── Records for this task
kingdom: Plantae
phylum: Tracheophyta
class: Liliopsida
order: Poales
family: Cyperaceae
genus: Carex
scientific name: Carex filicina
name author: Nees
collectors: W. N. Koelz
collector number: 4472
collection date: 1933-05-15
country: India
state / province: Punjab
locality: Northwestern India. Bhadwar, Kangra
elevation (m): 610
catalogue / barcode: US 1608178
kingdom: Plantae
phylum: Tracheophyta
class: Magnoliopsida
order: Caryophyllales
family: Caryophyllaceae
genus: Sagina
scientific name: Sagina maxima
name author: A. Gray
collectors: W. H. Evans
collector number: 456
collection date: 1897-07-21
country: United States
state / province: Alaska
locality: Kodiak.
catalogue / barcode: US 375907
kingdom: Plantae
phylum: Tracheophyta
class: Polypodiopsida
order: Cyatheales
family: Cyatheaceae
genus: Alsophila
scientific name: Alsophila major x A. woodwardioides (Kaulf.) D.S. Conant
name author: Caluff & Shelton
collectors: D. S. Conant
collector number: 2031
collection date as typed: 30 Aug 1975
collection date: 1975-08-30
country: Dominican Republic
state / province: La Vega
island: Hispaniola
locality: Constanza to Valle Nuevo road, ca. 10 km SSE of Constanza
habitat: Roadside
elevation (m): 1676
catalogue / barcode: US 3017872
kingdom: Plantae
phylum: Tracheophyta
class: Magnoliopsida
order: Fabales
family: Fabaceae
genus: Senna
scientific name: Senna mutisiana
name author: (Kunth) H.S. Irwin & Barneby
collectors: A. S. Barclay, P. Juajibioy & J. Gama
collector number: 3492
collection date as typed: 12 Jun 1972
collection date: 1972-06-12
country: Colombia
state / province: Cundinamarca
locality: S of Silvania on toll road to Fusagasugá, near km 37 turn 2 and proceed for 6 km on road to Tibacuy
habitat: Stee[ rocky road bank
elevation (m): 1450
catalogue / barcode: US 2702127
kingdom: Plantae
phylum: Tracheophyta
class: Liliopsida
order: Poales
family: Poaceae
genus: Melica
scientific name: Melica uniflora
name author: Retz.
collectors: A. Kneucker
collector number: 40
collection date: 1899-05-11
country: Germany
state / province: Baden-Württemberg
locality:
────
Requirements ▸
Rewrite the records above, changing every "locality" to "site" and leaving everything else untouched.

Result ▸
kingdom: Plantae
phylum: Tracheophyta
class: Liliopsida
order: Poales
family: Cyperaceae
genus: Carex
scientific name: Carex filicina
name author: Nees
collectors: W. N. Koelz
collector number: 4472
collection date: 1933-05-15
country: India
state / province: Punjab
site: Northwestern India. Bhadwar, Kangra
elevation (m): 610
catalogue / barcode: US 1608178
kingdom: Plantae
phylum: Tracheophyta
class: Magnoliopsida
order: Caryophyllales
family: Caryophyllaceae
genus: Sagina
scientific name: Sagina maxima
name author: A. Gray
collectors: W. H. Evans
collector number: 456
collection date: 1897-07-21
country: United States
state / province: Alaska
site: Kodiak.
catalogue / barcode: US 375907
kingdom: Plantae
phylum: Tracheophyta
class: Polypodiopsida
order: Cyatheales
family: Cyatheaceae
genus: Alsophila
scientific name: Alsophila major x A. woodwardioides (Kaulf.) D.S. Conant
name author: Caluff & Shelton
collectors: D. S. Conant
collector number: 2031
collection date as typed: 30 Aug 1975
collection date: 1975-08-30
country: Dominican Republic
state / province: La Vega
island: Hispaniola
site: Constanza to Valle Nuevo road, ca. 10 km SSE of Constanza
habitat: Roadside
elevation (m): 1676
catalogue / barcode: US 3017872
kingdom: Plantae
phylum: Tracheophyta
class: Magnoliopsida
order: Fabales
family: Fabaceae
genus: Senna
scientific name: Senna mutisiana
name author: (Kunth) H.S. Irwin & Barneby
collectors: A. S. Barclay, P. Juajibioy & J. Gama
collector number: 3492
collection date as typed: 12 Jun 1972
collection date: 1972-06-12
country: Colombia
state / province: Cundinamarca
site: S of Silvania on toll road to Fusagasugá, near km 37 turn 2 and proceed for 6 km on road to Tibacuy
habitat: Stee[ rocky road bank
elevation (m): 1450
catalogue / barcode: US 2702127
kingdom: Plantae
phylum: Tracheophyta
class: Liliopsida
order: Poales
family: Poaceae
genus: Melica
scientific name: Melica uniflora
name author: Retz.
collectors: A. Kneucker
collector number: 40
collection date: 1899-05-11
country: Germany
state / province: Baden-Württemberg
site:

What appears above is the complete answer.